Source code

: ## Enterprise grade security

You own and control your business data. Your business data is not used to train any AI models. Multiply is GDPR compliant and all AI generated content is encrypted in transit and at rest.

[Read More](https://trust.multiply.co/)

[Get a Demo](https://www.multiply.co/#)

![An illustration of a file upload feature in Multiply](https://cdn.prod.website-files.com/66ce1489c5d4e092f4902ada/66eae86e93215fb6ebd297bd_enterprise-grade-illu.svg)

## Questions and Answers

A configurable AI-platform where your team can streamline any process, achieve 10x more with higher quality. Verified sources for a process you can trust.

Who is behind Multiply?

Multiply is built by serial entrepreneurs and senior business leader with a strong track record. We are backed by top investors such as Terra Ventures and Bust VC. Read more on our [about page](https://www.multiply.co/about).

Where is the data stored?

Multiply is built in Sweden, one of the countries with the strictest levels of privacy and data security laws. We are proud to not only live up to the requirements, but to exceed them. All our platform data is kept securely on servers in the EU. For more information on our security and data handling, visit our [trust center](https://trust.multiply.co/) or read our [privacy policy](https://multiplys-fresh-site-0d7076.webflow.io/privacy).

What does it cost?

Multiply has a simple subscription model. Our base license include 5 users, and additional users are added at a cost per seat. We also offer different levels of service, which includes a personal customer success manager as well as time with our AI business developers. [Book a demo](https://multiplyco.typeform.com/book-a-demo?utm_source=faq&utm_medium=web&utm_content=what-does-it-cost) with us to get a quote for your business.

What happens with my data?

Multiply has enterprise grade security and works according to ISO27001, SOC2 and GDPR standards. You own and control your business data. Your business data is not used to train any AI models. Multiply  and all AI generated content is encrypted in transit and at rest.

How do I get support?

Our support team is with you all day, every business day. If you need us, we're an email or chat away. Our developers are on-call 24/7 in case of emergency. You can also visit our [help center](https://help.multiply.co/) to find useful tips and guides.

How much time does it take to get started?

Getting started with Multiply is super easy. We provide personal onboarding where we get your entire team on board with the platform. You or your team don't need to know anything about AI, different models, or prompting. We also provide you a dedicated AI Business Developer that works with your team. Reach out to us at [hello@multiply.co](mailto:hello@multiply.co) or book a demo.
☆ ☆ ☆ ☆ ☆ ☆ ☆
Reproduce every line of the material above verbatim, with nothing changed, added, or left out.

Source code

: ## Enterprise grade security

You own and control your business data. Your business data is not used to train any AI models. Multiply is GDPR compliant and all AI generated content is encrypted in transit and at rest.

[Read More](https://trust.multiply.co/)

[Get a Demo](https://www.multiply.co/#)

![An illustration of a file upload feature in Multiply](https://cdn.prod.website-files.com/66ce1489c5d4e092f4902ada/66eae86e93215fb6ebd297bd_enterprise-grade-illu.svg)

## Questions and Answers

A configurable AI-platform where your team can streamline any process, achieve 10x more with higher quality. Verified sources for a process you can trust.

Who is behind Multiply?

Multiply is built by serial entrepreneurs and senior business leader with a strong track record. We are backed by top investors such as Terra Ventures and Bust VC. Read more on our [about page](https://www.multiply.co/about).

Where is the data stored?

Multiply is built in Sweden, one of the countries with the strictest levels of privacy and data security laws. We are proud to not only live up to the requirements, but to exceed them. All our platform data is kept securely on servers in the EU. For more information on our security and data handling, visit our [trust center](https://trust.multiply.co/) or read our [privacy policy](https://multiplys-fresh-site-0d7076.webflow.io/privacy).

What does it cost?

Multiply has a simple subscription model. Our base license include 5 users, and additional users are added at a cost per seat. We also offer different levels of service, which includes a personal customer success manager as well as time with our AI business developers. [Book a demo](https://multiplyco.typeform.com/book-a-demo?utm_source=faq&utm_medium=web&utm_content=what-does-it-cost) with us to get a quote for your business.

What happens with my data?

Multiply has enterprise grade security and works according to ISO27001, SOC2 and GDPR standards. You own and control your business data. Your business data is not used to train any AI models. Multiply  and all AI generated content is encrypted in transit and at rest.

How do I get support?

Our support team is with you all day, every business day. If you need us, we're an email or chat away. Our developers are on-call 24/7 in case of emergency. You can also visit our [help center](https://help.multiply.co/) to find useful tips and guides.

How much time does it take to get started?

Getting started with Multiply is super easy. We provide personal onboarding where we get your entire team on board with the platform. You or your team don't need to know anything about AI, different models, or prompting. We also provide you a dedicated AI Business Developer that works with your team. Reach out to us at [hello@multiply.co](mailto:hello@multiply.co) or book a demo.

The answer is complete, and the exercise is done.